Title: The Mall
Author: SL Grey
Nationality: South African
Length: 300+ pages
Summary: Buy it now
Disfigured junkie Rhoda holds mall-worker Dan at knifepoint so that he can help her look for her missing babysitting charge. But as they get deeper into the shopping centre’s network of service tunnels it quickly becomes clear that jobsworth security guards far from the biggest thing they have to worry about.
We've stumbled upon some kind of hideous, bloodless massacre. Naked female bodies are piled across the narrow passageway in front of us. There are so many limbs and torsos and hairless heads that it's difficult to tell where one ends and the other begins. Several severed body parts are scattered carelessly around the heap: there's a leg just half a metre away from us, and a hand seems to be pointing back the way we came, warning us to come no further. The bodies are stacked so randomly that they could have been vomited out of the ceiling, but this corridor's roof is sealed with water-stained ceiling board, and there are no doors or apertures in its walls.

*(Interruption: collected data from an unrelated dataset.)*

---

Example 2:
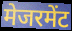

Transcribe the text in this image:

मेजरमेंट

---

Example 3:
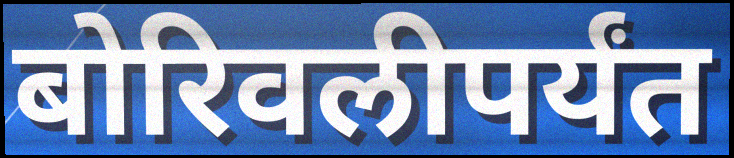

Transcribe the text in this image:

बोरिवलीपर्यंत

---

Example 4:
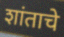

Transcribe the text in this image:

शांताचे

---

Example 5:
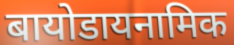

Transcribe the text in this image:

बायोडायनामिक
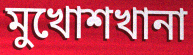
মুখোশখানা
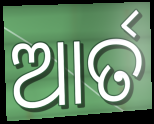
ଆର୍ତ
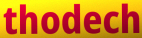
thodech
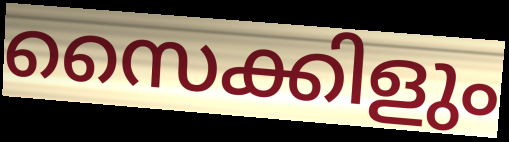
സൈക്കിളും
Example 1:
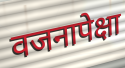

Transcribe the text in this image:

वजनापेक्षा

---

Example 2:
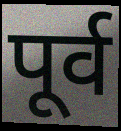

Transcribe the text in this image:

पूर्व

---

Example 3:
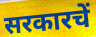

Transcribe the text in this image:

सरकारचें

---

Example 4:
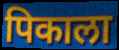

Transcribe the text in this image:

पिकाला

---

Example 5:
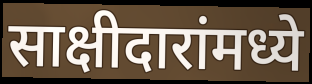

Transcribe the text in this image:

साक्षीदारांमध्ये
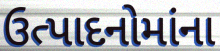
ઉત્પાદનોમાંના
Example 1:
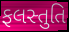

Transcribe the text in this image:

ફલસ્તુતિ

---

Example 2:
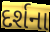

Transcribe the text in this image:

દર્શના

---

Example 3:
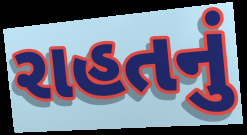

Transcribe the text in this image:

રાહતનું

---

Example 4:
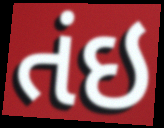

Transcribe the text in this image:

તંઇ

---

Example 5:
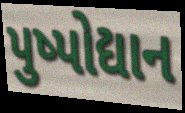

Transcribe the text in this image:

પુષ્પોદ્યાન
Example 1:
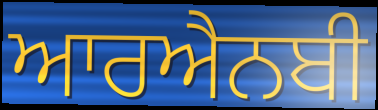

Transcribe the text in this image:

ਆਰਐਨਬੀ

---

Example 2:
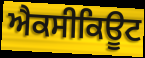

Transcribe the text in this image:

ਐਕਸੀਕਿਊਟ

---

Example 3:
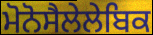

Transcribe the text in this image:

ਮੋਨੋਸੈਲੇਲੇਬਿਕ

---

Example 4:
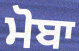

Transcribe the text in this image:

ਮੋਬਾ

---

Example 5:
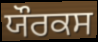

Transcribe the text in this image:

ਯੌਰਕਸ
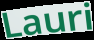
Lauri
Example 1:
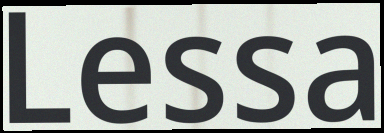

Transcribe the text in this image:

Lessa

'What the hell are they doing here?' I say.
Dan doesn't answer, but he must be thinking the same thing as me. Someone brought them here deliberately.
Far as I know we could be miles away from the mall. Not that I can imagine these particular mannequins being used by Truworths or any of the other chain fashion shops.

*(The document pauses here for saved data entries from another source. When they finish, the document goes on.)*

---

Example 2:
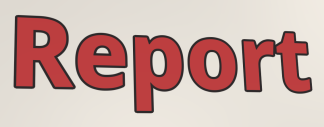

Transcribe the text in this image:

Report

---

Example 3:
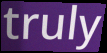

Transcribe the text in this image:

truly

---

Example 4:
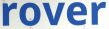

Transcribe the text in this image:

rover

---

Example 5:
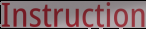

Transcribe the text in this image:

Instruction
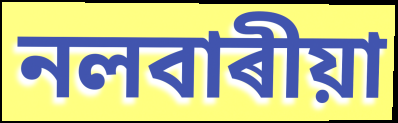
নলবাৰীয়া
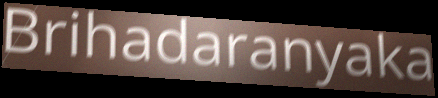
Brihadaranyaka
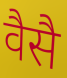
वैसै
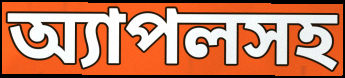
অ্যাপলসহ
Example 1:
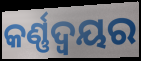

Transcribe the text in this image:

କର୍ଣ୍ଣଦ୍ୱୟର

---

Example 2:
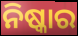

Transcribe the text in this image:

ନିଷ୍କାର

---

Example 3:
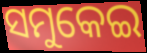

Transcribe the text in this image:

ସମୁକେଇ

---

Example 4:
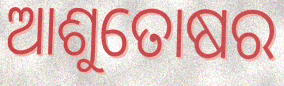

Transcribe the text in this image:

ଆଶୁତୋଷର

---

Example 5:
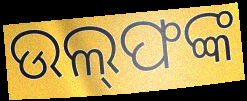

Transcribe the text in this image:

ଉଲ୍‌ଫଙ୍କ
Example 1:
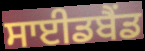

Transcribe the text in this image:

ਸਾਈਡਬੈਂਡ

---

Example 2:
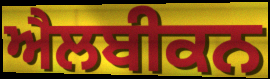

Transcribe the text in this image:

ਐਲਬੀਕਨ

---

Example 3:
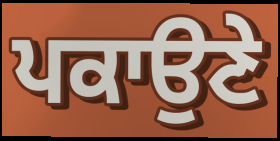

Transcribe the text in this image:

ਪਕਾਉਣੇ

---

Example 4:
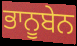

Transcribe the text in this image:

ਭਾਨੂਬੇਨ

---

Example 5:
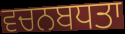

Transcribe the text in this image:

ਵਚਨਬਧਤਾ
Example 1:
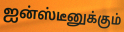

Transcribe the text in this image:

ஐன்ஸ்டீனுக்கும்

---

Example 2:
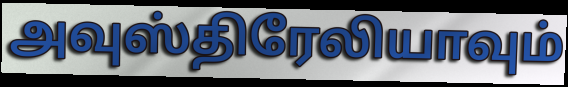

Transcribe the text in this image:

அவுஸ்திரேலியாவும்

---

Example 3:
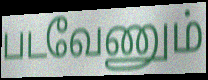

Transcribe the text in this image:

படவேணும்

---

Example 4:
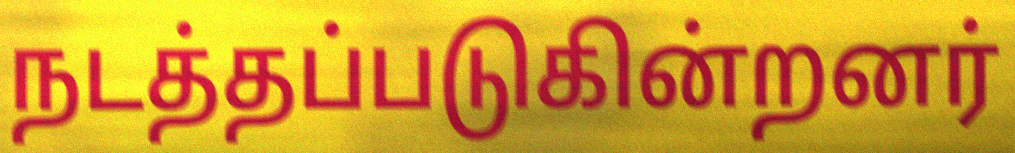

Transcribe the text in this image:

நடத்தப்படுகின்றனர்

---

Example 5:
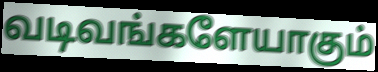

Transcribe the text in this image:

வடிவங்களேயாகும்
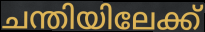
ചന്തിയിലേക്ക്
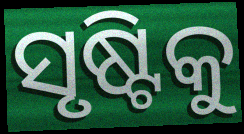
ସୃଷ୍ଟିକୁ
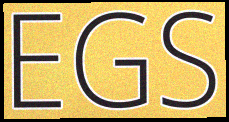
EGS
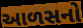
આળસનો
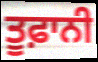
ਤੂਫ਼ਾਨੀ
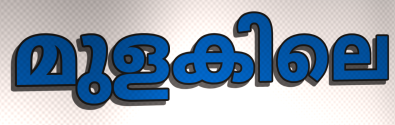
മുളകിലെ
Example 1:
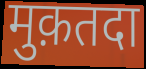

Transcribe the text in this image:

मुक़तदा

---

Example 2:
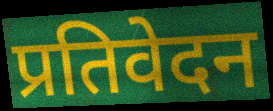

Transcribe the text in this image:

प्रतिवेदन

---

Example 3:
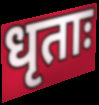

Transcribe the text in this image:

धृताः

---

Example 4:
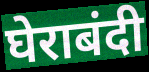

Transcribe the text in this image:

घेराबंदी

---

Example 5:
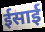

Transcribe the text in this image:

ईसाई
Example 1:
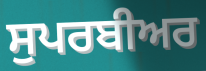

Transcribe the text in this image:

ਸੁਪਰਬੀਅਰ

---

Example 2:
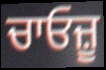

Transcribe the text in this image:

ਚਾਓਜ਼ੂ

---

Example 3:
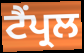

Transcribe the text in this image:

ਟੈਂਪ੍ਰਲ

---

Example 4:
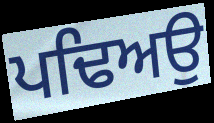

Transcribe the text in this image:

ਪਢਿਅਉ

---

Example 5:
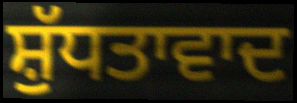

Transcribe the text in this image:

ਸ਼ੁੱਧਤਾਵਾਦ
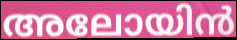
അലോയിൻ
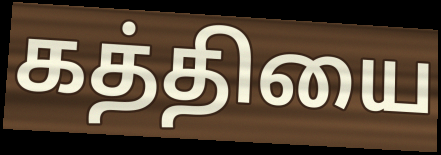
கத்தியை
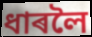
ধাৰলৈ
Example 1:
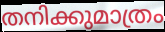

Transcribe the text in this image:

തനിക്കുമാത്രം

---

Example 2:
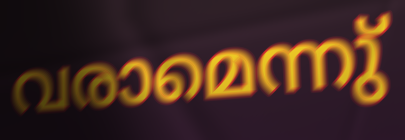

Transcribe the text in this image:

Books as good as The Mall don’t come along very often. It certainly surprising that a book that at first glance appears to be firmly in the horror genre is actually one of the most inventive and refreshing novels of recent years.

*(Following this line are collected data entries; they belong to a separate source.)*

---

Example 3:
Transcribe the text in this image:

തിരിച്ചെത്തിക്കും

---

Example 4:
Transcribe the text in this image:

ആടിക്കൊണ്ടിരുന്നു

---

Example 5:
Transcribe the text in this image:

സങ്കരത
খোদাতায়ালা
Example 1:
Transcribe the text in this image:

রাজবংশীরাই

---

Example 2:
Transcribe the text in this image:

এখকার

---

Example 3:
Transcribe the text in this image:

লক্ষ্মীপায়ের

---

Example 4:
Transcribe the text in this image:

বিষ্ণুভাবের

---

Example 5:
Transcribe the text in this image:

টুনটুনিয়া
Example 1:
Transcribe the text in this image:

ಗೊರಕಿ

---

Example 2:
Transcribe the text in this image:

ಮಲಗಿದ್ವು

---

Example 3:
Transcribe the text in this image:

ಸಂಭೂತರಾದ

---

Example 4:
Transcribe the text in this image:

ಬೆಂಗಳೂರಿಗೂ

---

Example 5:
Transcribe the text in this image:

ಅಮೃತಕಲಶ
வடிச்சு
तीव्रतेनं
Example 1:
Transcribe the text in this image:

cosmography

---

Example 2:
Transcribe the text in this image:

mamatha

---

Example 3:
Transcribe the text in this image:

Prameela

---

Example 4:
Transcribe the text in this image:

The Mall’s strength lies in the fact that like all great novels it can be read on a number of different levels. On the face of it, it’s a modern homage to the great 1970s horror movies, part Dawn of the Dead, part Westworld, part Texas Chainsaw Massacre. But it’s also an insightful character study on the moral disintegration of a middle-class teenager. Go deeper still and you’ll find a witty satire about modern life, consumerism, body image, identity and social alienation.
The star of the novel is Rhoda, the ultimate anti-heroine. Who better to take on the horrors of consumerism and the fashion world than a tough, scarred, flat-chested drug addict who gets mistaken for a man on page one? Rhoda lights up the page and is far more fun than emo-kid Dan, who narrates alternate chapters with her.
The Mall is a novel that leaves you wanting more and wishing when you reach the end that there’s another chapter and not just the acknowledgements on the last page.